Обычно я наблюдаю за ним молча, но сегодня почему-то окликаю:
– Михайлыч!
– А? – поворачивается он всем негнущимся телом.
– Часы не отстают?
– Не отстают, – вздыхает бугор и, оттолкнув дверь ногой, топает в коридор, в умывалку.
В жилом помещении барака плавает застоявшийся тяжёлый и кислый запах от мужицких, насквозь пропотевших, тел, кирзовых сапог, несвежего белья, валенок и верхней одежды. Притерпевшись, не замечаешь этой вони, ощущаешь только духоту, но через несколько минут войдёт, умывшись, Михайлыч и заорёт диким криком:
«Подъём! Вот навоняли, сволочи, топор можно вешать!»
И вслед за ним из коридора ворвётся свежая, как холодное железо, освежающая месиво грубых ночных запахов струя морозного воздуха.
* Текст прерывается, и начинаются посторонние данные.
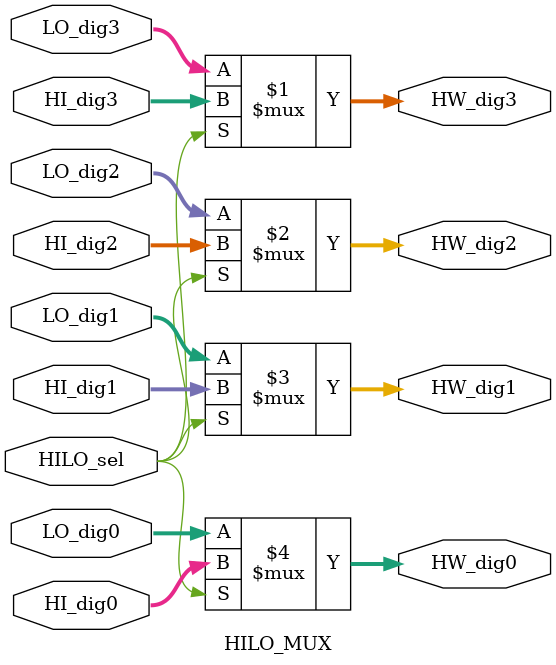
<source format=v>
module HILO_MUX(         
    input  wire [3:0] HI_dig3,
    input  wire [3:0] HI_dig2,    
    input  wire [3:0] HI_dig1,         
    input  wire [3:0] HI_dig0,         
    input  wire [3:0] LO_dig3,         
    input  wire [3:0] LO_dig2, 
    input  wire [3:0] LO_dig1,         
    input  wire [3:0] LO_dig0,         
    input  wire       HILO_sel,         
    output wire [3:0] HW_dig3,         
    output wire [3:0] HW_dig2,         
    output wire [3:0] HW_dig1,         
    output wire [3:0] HW_dig0     
    );     
    
    assign HW_dig3 = HILO_sel ? HI_dig3 : LO_dig3;     
    assign HW_dig2 = HILO_sel ? HI_dig2 : LO_dig2;     
    assign HW_dig1 = HILO_sel ? HI_dig1 : LO_dig1;     
    assign HW_dig0 = HILO_sel ? HI_dig0 : LO_dig0; 
    
endmodule
</source>
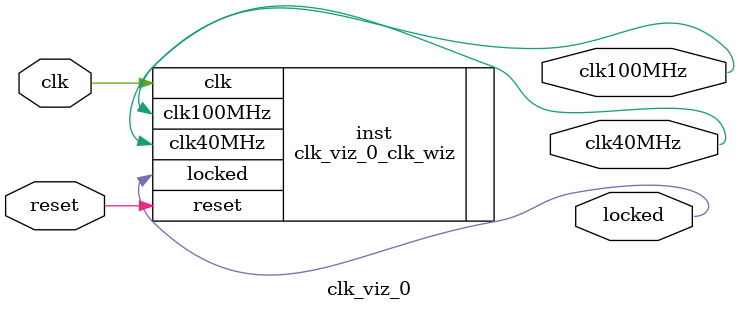
<source format=v>


`timescale 1ps/1ps

(* CORE_GENERATION_INFO = "clk_viz_0,clk_wiz_v5_4_2_0,{component_name=clk_viz_0,use_phase_alignment=true,use_min_o_jitter=false,use_max_i_jitter=false,use_dyn_phase_shift=false,use_inclk_switchover=false,use_dyn_reconfig=false,enable_axi=0,feedback_source=FDBK_AUTO,PRIMITIVE=MMCM,num_out_clk=2,clkin1_period=10.000,clkin2_period=10.000,use_power_down=false,use_reset=true,use_locked=true,use_inclk_stopped=false,feedback_type=SINGLE,CLOCK_MGR_TYPE=NA,manual_override=false}" *)

module clk_viz_0 
 (
  // Clock out ports
  output        clk100MHz,
  output        clk40MHz,
  // Status and control signals
  input         reset,
  output        locked,
 // Clock in ports
  input         clk
 );

  clk_viz_0_clk_wiz inst
  (
  // Clock out ports  
  .clk100MHz(clk100MHz),
  .clk40MHz(clk40MHz),
  // Status and control signals               
  .reset(reset), 
  .locked(locked),
 // Clock in ports
  .clk(clk)
  );

endmodule

</source>
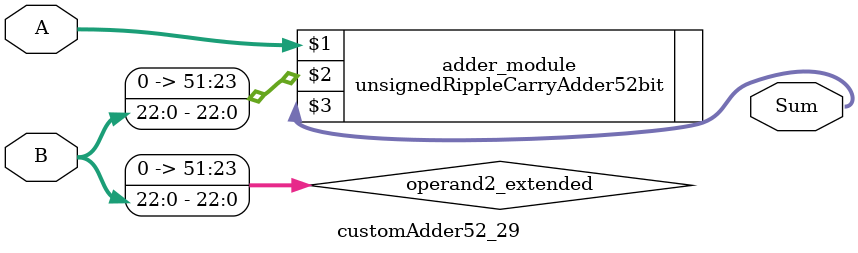
<source format=v>
module customAdder52_29(
                        input [51 : 0] A,
                        input [22 : 0] B,
                        
                        output [52 : 0] Sum
                );

        wire [51 : 0] operand2_extended;
        
        assign operand2_extended =  {29'b0, B};
        
        unsignedRippleCarryAdder52bit adder_module(
            A,
            operand2_extended,
            Sum
        );
        
        endmodule
        
</source>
В нашей бригаде пятьдесят с лишним человек. Койки в два яруса, между ними тумбочки для личных вещей, тяжёлые табуретки с прорезями на сидениях, чтобы переносить было удобнее, на стене плакат «Добьёмся высоких производственных показателей!», стенгазета «За трудовые достижения» и вымпел за ударную работу отряда на кирпичном заводе, где осуществляется трудовая перековка алкашей в стойких трезвенников.
Не так сладок сон, как последняя пред тем, как проснуться совсем, короткая дрёма. Поэтому никто не шевелится, никто не хочет покидать свою облежанную под одеялом за ночь тёплую норку.
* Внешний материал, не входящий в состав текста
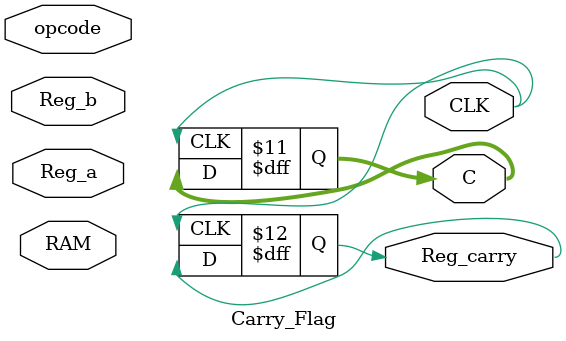
<source format=v>
`timescale 1ns / 1ps



module Carry_Flag(input [7:0]Reg_a, Reg_b,input [2:0]opcode,input RAM, output reg[7:0]C, output reg Reg_carry,CLK);
    //reg cout;
    always@(posedge CLK)begin
        if(opcode == 010) begin //ÓÐ·ûºÅ¼Ó·¨
            {Reg_carry, C} = Reg_a + Reg_b+Reg_carry;
                    Reg_carry = Reg_carry;      //½øÎ»
        end
        else Reg_carry<=Reg_carry;
    end
endmodule


</source>
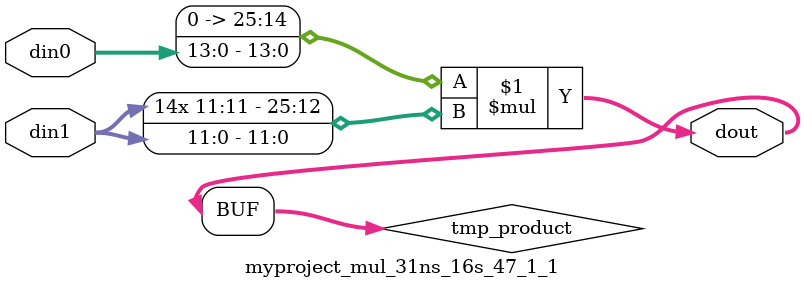
<source format=v>

`timescale 1 ns / 1 ps

  module myproject_mul_31ns_16s_47_1_1(din0, din1, dout);
parameter ID = 1;
parameter NUM_STAGE = 0;
parameter din0_WIDTH = 14;
parameter din1_WIDTH = 12;
parameter dout_WIDTH = 26;

input [din0_WIDTH - 1 : 0] din0; 
input [din1_WIDTH - 1 : 0] din1; 
output [dout_WIDTH - 1 : 0] dout;

wire signed [dout_WIDTH - 1 : 0] tmp_product;











assign tmp_product = $signed({1'b0, din0}) * $signed(din1);










assign dout = tmp_product;







endmodule

</source>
Все мы до зубовного скрежета надоели друг другу, поэтому не спешим вставать и бережём своё одиночество. Не знаю, о чём в это время думают другие, но мне чаще всего в эти минуты видится удивительный ясный и мягкий свет, в котором неясно прорисовываются очертания далёкого берега реки, избы на глинистом жёлтом обрыве и тенистые плакучие ивы над тихой и светлой водой. И всё это представляется мне так ясно и маняще живо, что накатывает на сердце пронзительная грусть, и становится до слёз жалко себя, свою загубленную непутёвую жизнь.